The goods-producing sector also showed signs of growth. The construction industry added 30,000 jobs last month, with manufacturing firms adding 25,000. While rebuilding after Hurricane Sandy may have contributed to the construction figure, new construction jobs also may reflect recent signs of a strengthening housing recovery. The new jobs in goods-producing industries is an encouraging sign, considering that the services sector has generally led job growth throughout the recovery.
The report represents another month of middling job growth, capping off a year in which the economy continued to improve, albeit slowly.
"Essentially, 2012 was a mediocre year," says Patrick O'Keefe, director of economic research at accounting firm CohnReznick. "It was a year in which the labor conditions advanced enough to avoid backsliding, but not really enough to gain ground."
The underlying trend job growth has been holding at around 150,000 jobs per month, as Moody's Analytics economist Mark Zandi explained after Thursday's ADP private payrolls report. December's jobs report does little to buck that trend.
Still, the new jobs came amid the headwinds of the fiscal cliff. December was marked by gridlock as politicians wrangled over planned spending cuts and tax hikes. While it seemed that uncertainty might threaten hiring, it appears that businesses instead chose to cut back in other areas, such as equipment and facilities.
"I don't think it's weighed on hiring as much as it's weighed on investment decisions," says Stuart Hoffman, chief economist at the PNC Financial Services Group. He points out that business investment ground to a halt in the third quarter, and fourth quarter figures may show a similar trend when they are released. The first fourth quarter GDP report, which includes data on business investment, will be released January 30.
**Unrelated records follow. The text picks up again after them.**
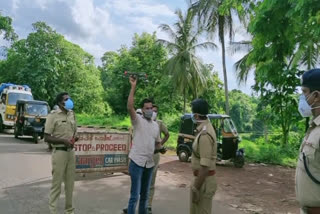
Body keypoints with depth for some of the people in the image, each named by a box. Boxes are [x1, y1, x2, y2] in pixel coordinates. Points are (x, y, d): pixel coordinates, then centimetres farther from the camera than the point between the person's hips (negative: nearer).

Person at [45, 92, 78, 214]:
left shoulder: (72, 114, 8)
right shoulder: (53, 115, -9)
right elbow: (47, 138, -11)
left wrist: (75, 137, -2)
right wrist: (64, 141, -21)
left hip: (71, 152, 6)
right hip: (59, 152, -6)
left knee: (70, 183, 14)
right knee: (57, 183, 2)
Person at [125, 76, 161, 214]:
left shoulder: (156, 125, 12)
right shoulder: (138, 120, -5)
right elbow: (130, 107, -24)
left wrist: (160, 148, 1)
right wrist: (133, 86, -25)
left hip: (150, 163, 6)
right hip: (137, 162, -6)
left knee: (145, 194, 18)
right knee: (135, 195, -4)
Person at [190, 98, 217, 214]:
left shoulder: (204, 134, -26)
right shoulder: (205, 127, 5)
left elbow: (205, 166, -27)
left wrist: (196, 189, -21)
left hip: (204, 180, -10)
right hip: (201, 178, 10)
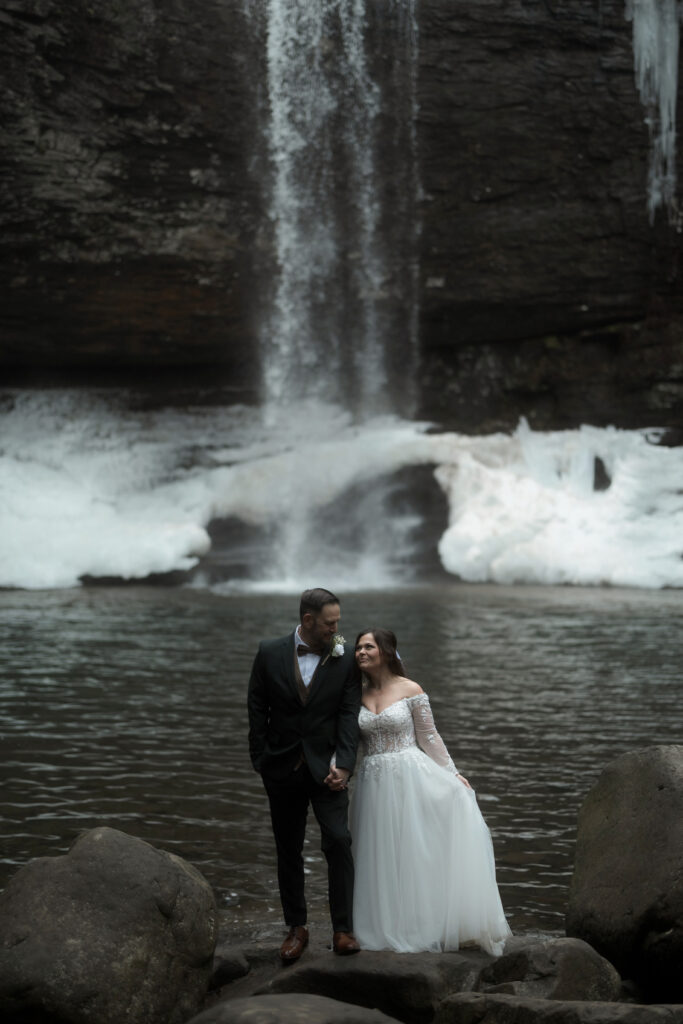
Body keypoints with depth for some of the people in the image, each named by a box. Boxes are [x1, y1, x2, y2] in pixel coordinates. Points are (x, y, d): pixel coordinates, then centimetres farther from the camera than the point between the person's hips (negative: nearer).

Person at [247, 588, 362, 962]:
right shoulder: (270, 653, -2)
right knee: (288, 849, 8)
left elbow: (349, 715, -5)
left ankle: (343, 930, -7)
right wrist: (261, 759, 0)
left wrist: (343, 764, -15)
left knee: (338, 841, -13)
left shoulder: (346, 659, -3)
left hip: (326, 767, -1)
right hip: (283, 769, 1)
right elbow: (257, 709, 4)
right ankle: (296, 928, 20)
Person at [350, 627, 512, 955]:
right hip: (373, 782, 3)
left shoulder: (411, 691, -3)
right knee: (381, 857, 5)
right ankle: (387, 929, 13)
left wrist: (453, 774, -1)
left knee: (414, 851, -1)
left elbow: (429, 738, 2)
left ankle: (423, 927, 6)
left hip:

Even with the fiscal cliff averted, there is plenty of uncertainty ahead: Lawmakers must still consider automatic spending cuts, which the fiscal cliff deal postponed until March, not to mention raising the debt ceiling. That murky policy outlook could be just one factor holding back job growth in 2013.
"I don't know if it will get a lot stronger. We have job growth this year at about the same pace as last year: 150,000 a month, maybe 175,000," Hoffman says.
For all the attention that the fiscal cliff has received, however, business owners are looking to consumers, not just lawmakers, to guide their investment and hiring. And if consumers are reluctant to open their pocketbooks, no amount of policy certainty can bring the job market fully back to its former health, meaning that business owners could remain leery of new investment throughout much of the coming year.
"I remain in the camp that says employers going into 2013 bring that same cautious decision-making to every aspect of their management," O'Keefe says. "They're not going to make commitments to additional workers or additional investment until there are customers who are showing them the money."